To increase prosecutions/convictions of human traffickers, awareness generation and sensitisation among law enforcement agencies, prosecutors, judicial officers and NGOs is essential. The Ministry of Home Affairs (MHA) has taken steps to sensitise police personnel, prosecutors and other social development departments, such as Labour, Health, Women and Child etc. In this connection, MHA in association with Bureau of Police Research and Development, (BRR&D) has conducted six regional level training of trainer (TOT) workshops. States are in the process of imparting further training to police personnel and prosecutors at state/district level.
The Government of Maharashtra state has set up a dedicated fast track court in Mumbai, which is functioning very effectively in securing conviction of traffickers.
The Ministry of Home Affairs has also sanctioned a comprehensive scheme “Strengthening Law Enforcement Response in India against Trafficking in Persons” focusing on training and capacity building, wherein it proposes to establish 332 Anti-Human Trafficking Units (AHTUs) throughout the country.
6) How do you see the Government of India’s role in fostering and enhancing international cooperation in order to tackle organised crime in South Asia?
The ratification of the UNTOC and the Protocol to Prevent, Suppress and Punish Trafficking in Persons, especially Women and Children, would be very useful in South Asia, as it would provide the legal basis for co-operation on issues related to human trafficking. India is committed to foster and enhance international/regional cooperation to tackle organized crime in South Asia, as it has high stakes involved.
Within the SAARC, trafficking in women and children is a serious issue and the two Conventions have already been adopted at the SAARC level, namely (i) The SAARC Convention on Combating and Prevention of Trafficking in Women and Children for Prostitution, 2002 (ii) Convention on Mutual Legal Assistance on Criminal Matters, 2008. India has ratified both these Conventions.

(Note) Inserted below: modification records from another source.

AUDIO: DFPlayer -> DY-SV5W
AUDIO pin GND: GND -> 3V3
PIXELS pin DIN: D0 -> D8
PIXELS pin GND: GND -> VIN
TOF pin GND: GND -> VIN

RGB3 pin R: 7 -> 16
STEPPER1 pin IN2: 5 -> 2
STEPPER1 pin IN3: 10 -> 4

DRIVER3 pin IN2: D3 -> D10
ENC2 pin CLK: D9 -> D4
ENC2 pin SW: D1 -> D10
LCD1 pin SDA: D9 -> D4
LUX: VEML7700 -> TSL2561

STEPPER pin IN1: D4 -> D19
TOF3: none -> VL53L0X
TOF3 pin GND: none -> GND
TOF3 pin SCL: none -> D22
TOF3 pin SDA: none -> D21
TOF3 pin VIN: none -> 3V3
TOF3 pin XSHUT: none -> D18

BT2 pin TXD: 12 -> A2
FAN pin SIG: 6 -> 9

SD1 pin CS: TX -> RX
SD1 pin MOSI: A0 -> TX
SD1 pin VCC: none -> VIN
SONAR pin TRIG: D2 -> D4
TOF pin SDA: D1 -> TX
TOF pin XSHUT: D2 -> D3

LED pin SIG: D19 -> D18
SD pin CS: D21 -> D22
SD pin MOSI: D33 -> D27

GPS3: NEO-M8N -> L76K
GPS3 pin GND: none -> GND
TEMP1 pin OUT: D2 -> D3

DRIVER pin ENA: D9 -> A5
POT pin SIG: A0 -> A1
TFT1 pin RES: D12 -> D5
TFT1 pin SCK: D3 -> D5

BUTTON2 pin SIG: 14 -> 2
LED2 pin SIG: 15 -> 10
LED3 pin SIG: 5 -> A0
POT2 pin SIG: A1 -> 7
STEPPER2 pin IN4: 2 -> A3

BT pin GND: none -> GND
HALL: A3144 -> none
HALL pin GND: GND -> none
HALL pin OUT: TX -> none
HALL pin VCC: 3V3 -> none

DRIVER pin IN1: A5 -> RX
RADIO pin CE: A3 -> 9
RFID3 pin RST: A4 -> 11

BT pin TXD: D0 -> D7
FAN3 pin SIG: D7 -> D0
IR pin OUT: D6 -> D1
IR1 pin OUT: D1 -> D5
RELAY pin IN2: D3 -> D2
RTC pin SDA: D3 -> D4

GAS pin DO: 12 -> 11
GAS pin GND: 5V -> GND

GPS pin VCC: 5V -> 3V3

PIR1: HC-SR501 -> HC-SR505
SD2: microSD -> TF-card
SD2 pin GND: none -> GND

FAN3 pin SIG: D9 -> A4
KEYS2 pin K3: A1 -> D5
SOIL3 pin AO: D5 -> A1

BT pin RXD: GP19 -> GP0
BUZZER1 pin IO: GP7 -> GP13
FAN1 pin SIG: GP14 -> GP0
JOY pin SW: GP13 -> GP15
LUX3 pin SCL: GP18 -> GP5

The scope of the SAARC Convention focuses on trafficking in women and children for commercial sexual exploitation. However, since the definition of trafficking under the UNTOC being broader in scope, it would address trafficking in general as well as issues relating to forced labour, slavery, servitude or the removal of organs and hence it will address other forms of organized crime as well.
7) What role do you foresee for UNODC, especially in the implementation of the UNTOC and related protocols in India?
UNODC may provide technical assistance to enable countries to forge consensus in the implementation of the Convention/Protocols. It may facilitate organizing regional trainings which could serve as forums for sharing experiences and best practices. UNODC may share its expertise and the various tools it has developed with Governmental agencies/authorities, providing them technical support to carry out their role effectively during the implementation process.
UNODC may also assist in projecting and disseminating India’s position to other State parties in a suitable manner and with an appropriate perspective.